Race to the moon for helium-3
According to Gordon Thomas' new book Secret Wars: One hundred years of British Intelligence - Inside MI5 and MI6, the United States and Britain on one side and Russia and China on the other, are engaged in a secretive operation to deploy a moon base to mine helium-3. Thomas states that British scientists have calculated that a mere six metric tons of helium-3 could meet Britain's annual energy needs well into the future. British scientists have determined that there are over one hundred million tons of helium-3 nine feet under the lunar surface.
Thomas writes that NASA and the European Space Agency have an ambitious joint plan to establish a lunar polar base to mine the helium-3 by 2014. The plan is to use giant space tankers to ship the gas to terrestrial landing sites where the gas would be transferred to new fusion reactors.
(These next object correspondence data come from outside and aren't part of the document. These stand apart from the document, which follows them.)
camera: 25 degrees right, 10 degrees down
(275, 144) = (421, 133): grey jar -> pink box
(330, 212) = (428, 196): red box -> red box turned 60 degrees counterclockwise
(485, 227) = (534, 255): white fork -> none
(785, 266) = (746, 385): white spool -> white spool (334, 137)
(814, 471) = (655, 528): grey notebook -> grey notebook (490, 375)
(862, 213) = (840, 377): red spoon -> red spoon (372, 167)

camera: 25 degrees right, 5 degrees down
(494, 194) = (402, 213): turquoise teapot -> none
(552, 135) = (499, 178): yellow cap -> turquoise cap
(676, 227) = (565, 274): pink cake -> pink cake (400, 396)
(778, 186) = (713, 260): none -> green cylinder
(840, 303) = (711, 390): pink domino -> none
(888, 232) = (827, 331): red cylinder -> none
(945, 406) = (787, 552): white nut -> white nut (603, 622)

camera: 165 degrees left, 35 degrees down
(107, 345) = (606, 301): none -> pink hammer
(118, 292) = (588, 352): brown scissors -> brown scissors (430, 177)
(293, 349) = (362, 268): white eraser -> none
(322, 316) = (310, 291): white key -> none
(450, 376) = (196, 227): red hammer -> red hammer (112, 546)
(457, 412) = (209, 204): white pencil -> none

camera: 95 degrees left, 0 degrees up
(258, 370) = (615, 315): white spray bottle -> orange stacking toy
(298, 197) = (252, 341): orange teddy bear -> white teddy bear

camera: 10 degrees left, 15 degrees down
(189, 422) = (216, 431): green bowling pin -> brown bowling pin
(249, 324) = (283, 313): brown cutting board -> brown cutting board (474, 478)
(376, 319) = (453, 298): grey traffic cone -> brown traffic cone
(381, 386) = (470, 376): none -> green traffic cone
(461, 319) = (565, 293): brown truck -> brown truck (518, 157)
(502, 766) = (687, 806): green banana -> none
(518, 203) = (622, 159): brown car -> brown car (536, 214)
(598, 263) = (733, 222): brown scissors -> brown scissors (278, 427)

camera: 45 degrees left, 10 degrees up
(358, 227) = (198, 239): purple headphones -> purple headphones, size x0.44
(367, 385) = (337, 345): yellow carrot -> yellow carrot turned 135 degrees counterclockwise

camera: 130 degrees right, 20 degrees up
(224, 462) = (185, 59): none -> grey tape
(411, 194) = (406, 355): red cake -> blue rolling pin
Thomas reports that MI-6 discovered in May 2007 that Russia's Roscosmos federal space agency and China's Lunar Exploration Agency had a head start over the Americans and Europeans on mining helium-3 on the moon. A joint Russian-Chinese lunar mission would mine helium-3, transport it back for domestic Russian and Chinese needs, and market the remainder to the rest of the world at prices set by Moscow and Beijing.
MI-5 and MI-6 began to explore the possibility of a space war between Europe and America on one side and Russia and China on the other over control of the moon's helium-3. Contingency plans were made to protect British helium-3 reactor and cargo landing sites in remote moorlands in Scotland and on the western part of England. Cyber-defenses were also planned to be beefed up to deter possible cyber-sabotage of incoming space cargo vehicles with a devastating impact.
Thomas' information on a major secret lunar mining project raises an important issue. With such a monumental cost associated with such a project, where is the money coming from? The intersection of the City of London banking infrastructure in the massive financial scandals of the past few years may yield important clues.